##### EXCERPTED PASSAGE #####

# Basics of PyTorch - Neural Network
### Date: 02/20/2025
### by Malik N. Mohammed

## Objectives
- Building Neural networks using PyTorch
- Analyze the parameters of the model
- Dive into activation functions


In [19]:
from torch.utils.data import DataLoader
from torchvision import datasets, transforms
from torch import nn
import torch

In [20]:
device = 'cpu'

if torch.accelerator.is_available():
    device = torch.accelerator.current_accelerator()

device

device(type='cuda')

In [69]:
# Set print option for truncated output.
torch.set_printoptions(precision=2, threshold=10)

In [28]:
# Get the MNIST Dataset
data = datasets.MNIST(
  'data',
  download=True,
  transform=transforms.ToTensor() # Convert PIL Image to tensor using torchvision.transforms.ToTensor()
)

In [22]:
data

Dataset MNIST
    Number of datapoints: 60000
    Root location: data
    Split: Train
    StandardTransform
Transform: ToTensor()

In [23]:
class NeuralNetwork(nn.Module):
    def __init__(self):
        """
        Initialize the NeuralNetwork module class.
        """
        
        super(NeuralNetwork, self).__init__()

        # Flatten layer - Converts nd array to 1d
        self.flatten = nn.Flatten()

        # Linear neural network with ReLU (max(0, x)) activation functions.
        # Final layer has 10 nodes which are 10 classes in the dataset.
        self.linear_relu_stack = nn.Sequential(
            nn.Linear(28*28, 512),
            nn.ReLU(),
            nn.Linear(512, 512),
            nn.ReLU(),
            nn.Linear(512, 10)

#####

## JOB 1
According to the PyTorch notebook, how many datapoints does the MNIST dataset report?

##### DATA TO USE #####

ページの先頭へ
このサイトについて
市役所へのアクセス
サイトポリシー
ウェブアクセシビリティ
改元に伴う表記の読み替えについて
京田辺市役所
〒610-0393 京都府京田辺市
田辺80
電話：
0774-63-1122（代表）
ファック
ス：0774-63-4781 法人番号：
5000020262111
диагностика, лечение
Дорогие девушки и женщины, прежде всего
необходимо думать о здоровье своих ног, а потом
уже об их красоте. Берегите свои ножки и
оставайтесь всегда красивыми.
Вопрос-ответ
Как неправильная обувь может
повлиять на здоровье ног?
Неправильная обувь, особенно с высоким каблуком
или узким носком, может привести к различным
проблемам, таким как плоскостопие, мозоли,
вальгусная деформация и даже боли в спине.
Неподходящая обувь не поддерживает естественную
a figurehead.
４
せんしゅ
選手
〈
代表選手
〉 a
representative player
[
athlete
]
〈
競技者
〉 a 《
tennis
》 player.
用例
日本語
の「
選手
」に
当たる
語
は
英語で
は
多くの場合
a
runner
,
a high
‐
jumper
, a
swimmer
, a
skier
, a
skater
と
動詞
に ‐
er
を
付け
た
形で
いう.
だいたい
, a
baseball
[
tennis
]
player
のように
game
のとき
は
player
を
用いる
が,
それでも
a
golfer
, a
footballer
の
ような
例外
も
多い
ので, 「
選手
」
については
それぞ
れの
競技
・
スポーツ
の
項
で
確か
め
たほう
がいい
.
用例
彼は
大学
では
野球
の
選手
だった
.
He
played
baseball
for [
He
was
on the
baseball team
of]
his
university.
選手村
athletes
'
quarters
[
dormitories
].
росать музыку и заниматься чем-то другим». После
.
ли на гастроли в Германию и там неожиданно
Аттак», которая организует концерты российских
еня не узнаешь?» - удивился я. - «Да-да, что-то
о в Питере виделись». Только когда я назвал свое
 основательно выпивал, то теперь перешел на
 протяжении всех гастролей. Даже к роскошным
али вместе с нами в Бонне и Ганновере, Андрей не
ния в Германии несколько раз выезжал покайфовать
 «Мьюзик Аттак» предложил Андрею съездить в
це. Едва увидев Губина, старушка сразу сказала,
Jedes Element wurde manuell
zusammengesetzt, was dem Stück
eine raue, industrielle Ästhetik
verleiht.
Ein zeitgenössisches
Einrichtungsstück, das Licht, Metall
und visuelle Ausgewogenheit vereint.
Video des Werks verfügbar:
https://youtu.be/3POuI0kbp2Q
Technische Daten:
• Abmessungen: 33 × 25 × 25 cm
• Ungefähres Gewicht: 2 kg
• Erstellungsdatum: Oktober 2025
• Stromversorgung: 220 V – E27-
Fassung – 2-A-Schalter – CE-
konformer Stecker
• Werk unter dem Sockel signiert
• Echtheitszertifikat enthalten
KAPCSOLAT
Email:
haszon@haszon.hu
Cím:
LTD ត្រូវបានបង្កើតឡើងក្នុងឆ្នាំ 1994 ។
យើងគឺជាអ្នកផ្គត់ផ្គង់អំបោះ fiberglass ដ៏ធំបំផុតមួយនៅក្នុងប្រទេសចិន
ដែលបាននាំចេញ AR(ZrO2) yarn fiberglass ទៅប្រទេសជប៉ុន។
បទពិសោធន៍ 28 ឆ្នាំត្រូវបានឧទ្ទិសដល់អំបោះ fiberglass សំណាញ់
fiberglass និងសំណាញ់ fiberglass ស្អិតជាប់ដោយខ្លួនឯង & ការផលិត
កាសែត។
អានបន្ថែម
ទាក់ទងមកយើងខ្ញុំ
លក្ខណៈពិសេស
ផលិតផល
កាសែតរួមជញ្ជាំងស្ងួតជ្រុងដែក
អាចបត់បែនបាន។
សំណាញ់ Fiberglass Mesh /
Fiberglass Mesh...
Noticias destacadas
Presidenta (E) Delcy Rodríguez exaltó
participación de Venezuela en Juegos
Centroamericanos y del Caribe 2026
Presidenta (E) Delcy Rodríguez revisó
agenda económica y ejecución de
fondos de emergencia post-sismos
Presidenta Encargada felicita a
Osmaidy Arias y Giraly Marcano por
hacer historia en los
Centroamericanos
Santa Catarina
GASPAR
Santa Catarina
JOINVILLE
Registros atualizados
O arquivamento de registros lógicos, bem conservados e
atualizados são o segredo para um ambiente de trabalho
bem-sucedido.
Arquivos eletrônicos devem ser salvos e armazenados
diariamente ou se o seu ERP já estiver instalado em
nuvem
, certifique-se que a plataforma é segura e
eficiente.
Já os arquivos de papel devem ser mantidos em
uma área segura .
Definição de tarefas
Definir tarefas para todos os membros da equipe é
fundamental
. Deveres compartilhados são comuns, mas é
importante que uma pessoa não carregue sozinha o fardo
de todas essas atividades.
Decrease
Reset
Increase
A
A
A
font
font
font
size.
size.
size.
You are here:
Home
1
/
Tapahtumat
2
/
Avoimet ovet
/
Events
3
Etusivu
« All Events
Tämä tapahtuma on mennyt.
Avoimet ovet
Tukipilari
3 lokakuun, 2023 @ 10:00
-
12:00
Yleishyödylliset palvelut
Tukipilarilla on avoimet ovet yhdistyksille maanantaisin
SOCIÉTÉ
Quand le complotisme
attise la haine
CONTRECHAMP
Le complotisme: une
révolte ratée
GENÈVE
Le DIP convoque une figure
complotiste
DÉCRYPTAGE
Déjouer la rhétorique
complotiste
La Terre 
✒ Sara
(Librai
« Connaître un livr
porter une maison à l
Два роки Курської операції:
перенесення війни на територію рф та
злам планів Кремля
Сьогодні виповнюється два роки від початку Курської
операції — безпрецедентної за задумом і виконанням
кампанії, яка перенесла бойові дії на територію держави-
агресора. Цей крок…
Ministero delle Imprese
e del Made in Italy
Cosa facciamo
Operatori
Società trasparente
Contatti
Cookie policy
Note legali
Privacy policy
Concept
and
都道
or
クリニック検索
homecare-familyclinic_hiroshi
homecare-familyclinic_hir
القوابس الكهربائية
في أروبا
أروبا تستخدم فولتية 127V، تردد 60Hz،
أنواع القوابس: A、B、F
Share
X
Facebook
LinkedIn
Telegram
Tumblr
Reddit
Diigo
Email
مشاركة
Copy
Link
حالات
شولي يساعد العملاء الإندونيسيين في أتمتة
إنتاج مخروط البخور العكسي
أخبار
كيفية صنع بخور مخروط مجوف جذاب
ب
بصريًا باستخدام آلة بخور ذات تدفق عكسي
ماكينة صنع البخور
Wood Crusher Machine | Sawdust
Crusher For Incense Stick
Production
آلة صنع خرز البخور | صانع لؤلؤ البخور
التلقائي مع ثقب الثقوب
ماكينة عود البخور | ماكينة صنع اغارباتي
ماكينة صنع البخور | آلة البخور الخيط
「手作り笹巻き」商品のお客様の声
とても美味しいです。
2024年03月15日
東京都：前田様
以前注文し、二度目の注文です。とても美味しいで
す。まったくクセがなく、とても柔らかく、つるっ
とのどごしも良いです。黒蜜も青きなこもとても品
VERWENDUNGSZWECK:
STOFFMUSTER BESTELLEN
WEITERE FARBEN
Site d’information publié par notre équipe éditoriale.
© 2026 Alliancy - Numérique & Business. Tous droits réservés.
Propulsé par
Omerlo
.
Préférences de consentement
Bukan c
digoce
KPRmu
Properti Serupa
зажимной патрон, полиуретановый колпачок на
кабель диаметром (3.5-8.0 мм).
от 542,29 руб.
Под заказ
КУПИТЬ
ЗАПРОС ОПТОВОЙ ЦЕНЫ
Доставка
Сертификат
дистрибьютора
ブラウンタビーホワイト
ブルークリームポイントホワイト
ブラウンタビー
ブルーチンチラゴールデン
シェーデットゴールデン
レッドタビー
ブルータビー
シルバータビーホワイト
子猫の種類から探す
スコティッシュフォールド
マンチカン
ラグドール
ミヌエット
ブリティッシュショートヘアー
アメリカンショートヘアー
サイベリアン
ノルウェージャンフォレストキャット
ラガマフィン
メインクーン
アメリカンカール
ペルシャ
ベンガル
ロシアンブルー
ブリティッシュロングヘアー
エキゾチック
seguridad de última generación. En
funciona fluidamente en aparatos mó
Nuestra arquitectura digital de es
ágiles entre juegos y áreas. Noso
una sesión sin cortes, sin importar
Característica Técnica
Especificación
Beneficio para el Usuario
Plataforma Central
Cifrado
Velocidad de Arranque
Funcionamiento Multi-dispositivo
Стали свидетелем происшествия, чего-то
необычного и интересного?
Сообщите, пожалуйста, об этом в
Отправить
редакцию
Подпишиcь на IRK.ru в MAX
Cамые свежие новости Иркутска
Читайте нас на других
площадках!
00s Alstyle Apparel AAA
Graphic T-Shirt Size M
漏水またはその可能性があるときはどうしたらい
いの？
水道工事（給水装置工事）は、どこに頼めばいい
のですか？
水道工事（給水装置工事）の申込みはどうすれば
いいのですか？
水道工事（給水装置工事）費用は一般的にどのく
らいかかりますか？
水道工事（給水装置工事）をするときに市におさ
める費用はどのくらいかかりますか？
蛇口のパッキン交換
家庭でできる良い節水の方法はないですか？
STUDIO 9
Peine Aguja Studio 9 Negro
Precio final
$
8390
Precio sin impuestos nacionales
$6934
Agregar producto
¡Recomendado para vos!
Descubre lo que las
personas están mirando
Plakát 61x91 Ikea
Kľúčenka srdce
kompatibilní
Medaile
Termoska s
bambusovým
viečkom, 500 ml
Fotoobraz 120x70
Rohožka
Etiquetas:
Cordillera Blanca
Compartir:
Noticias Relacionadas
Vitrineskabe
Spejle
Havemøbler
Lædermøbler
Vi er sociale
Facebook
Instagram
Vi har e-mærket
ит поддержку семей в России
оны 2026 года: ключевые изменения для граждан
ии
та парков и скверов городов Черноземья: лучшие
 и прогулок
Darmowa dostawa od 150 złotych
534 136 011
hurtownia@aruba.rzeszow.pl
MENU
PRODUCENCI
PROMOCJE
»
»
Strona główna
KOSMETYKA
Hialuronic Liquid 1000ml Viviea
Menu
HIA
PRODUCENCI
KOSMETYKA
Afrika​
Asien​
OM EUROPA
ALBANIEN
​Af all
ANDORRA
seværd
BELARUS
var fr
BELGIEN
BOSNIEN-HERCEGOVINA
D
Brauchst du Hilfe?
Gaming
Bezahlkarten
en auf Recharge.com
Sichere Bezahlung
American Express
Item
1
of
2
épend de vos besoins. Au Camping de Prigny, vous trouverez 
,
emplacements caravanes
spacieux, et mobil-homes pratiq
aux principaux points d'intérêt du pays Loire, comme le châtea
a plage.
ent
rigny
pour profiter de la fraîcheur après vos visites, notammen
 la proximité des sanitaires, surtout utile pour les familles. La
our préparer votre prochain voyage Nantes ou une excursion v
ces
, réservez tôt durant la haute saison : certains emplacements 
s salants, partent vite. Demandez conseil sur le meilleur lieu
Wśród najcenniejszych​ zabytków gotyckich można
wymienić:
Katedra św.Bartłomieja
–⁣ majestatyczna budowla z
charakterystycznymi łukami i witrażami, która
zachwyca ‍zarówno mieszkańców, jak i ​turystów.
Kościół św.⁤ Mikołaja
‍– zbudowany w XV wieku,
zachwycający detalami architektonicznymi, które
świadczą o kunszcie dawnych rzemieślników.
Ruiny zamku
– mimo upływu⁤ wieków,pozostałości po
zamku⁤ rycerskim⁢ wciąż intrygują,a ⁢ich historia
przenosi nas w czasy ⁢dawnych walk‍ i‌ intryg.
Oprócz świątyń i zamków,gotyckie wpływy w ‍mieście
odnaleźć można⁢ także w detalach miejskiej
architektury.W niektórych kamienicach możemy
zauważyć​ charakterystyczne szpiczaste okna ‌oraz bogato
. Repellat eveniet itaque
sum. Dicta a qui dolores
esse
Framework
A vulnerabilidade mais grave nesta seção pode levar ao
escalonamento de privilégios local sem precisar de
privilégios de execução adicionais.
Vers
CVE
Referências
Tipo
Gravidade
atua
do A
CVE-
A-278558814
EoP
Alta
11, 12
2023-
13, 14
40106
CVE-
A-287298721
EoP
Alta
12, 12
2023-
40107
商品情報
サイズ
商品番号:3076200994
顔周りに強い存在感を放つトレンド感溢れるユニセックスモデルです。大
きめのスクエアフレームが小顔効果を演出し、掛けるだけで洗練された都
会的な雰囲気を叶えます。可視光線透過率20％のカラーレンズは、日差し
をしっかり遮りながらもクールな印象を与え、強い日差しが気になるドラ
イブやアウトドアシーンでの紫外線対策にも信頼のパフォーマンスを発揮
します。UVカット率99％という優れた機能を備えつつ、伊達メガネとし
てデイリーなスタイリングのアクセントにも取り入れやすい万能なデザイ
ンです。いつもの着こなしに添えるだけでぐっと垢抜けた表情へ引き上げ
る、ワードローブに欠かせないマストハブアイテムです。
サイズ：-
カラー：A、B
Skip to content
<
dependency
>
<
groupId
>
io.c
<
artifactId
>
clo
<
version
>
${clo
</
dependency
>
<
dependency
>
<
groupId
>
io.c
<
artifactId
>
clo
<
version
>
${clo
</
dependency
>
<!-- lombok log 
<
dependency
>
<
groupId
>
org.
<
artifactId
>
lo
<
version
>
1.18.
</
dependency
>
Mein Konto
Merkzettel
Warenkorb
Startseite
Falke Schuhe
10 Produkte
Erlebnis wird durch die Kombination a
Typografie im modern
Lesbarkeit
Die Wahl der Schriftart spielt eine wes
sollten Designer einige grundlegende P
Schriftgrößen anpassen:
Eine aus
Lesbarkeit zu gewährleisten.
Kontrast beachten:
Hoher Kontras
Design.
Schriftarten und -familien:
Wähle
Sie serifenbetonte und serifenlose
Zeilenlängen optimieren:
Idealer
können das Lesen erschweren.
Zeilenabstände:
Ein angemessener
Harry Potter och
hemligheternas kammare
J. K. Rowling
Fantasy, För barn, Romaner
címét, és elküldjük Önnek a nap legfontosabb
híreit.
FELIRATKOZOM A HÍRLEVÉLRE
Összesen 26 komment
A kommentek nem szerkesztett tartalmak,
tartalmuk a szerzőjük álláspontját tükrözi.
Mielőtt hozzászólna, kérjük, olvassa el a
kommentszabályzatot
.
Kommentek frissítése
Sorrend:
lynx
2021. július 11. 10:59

#####

## JOB 2
Please copy the listing word for word, from its first line down to and including the line that contains "ли на гастроли в Германию и там неожиданно".

## TASK RESULT 1
60000

## TASK RESULT 2
ページの先頭へ
このサイトについて
市役所へのアクセス
サイトポリシー
ウェブアクセシビリティ
改元に伴う表記の読み替えについて
京田辺市役所
〒610-0393 京都府京田辺市
田辺80
電話：
0774-63-1122（代表）
ファック
ス：0774-63-4781 法人番号：
5000020262111
диагностика, лечение
Дорогие девушки и женщины, прежде всего
необходимо думать о здоровье своих ног, а потом
уже об их красоте. Берегите свои ножки и
оставайтесь всегда красивыми.
Вопрос-ответ
Как неправильная обувь может
повлиять на здоровье ног?
Неправильная обувь, особенно с высоким каблуком
или узким носком, может привести к различным
проблемам, таким как плоскостопие, мозоли,
вальгусная деформация и даже боли в спине.
Неподходящая обувь не поддерживает естественную
a figurehead.
４
せんしゅ
選手
〈
代表選手
〉 a
representative player
[
athlete
]
〈
競技者
〉 a 《
tennis
》 player.
用例
日本語
の「
選手
」に
当たる
語
は
英語で
は
多くの場合
a
runner
,
a high
‐
jumper
, a
swimmer
, a
skier
, a
skater
と
動詞
に ‐
er
を
付け
た
形で
いう.
だいたい
, a
baseball
[
tennis
]
player
のように
game
のとき
は
player
を
用いる
が,
それでも
a
golfer
, a
footballer
の
ような
例外
も
多い
ので, 「
選手
」
については
それぞ
れの
競技
・
スポーツ
の
項
で
確か
め
たほう
がいい
.
用例
彼は
大学
では
野球
の
選手
だった
.
He
played
baseball
for [
He
was
on the
baseball team
of]
his
university.
選手村
athletes
'
quarters
[
dormitories
].
росать музыку и заниматься чем-то другим». После
.
ли на гастроли в Германию и там неожиданно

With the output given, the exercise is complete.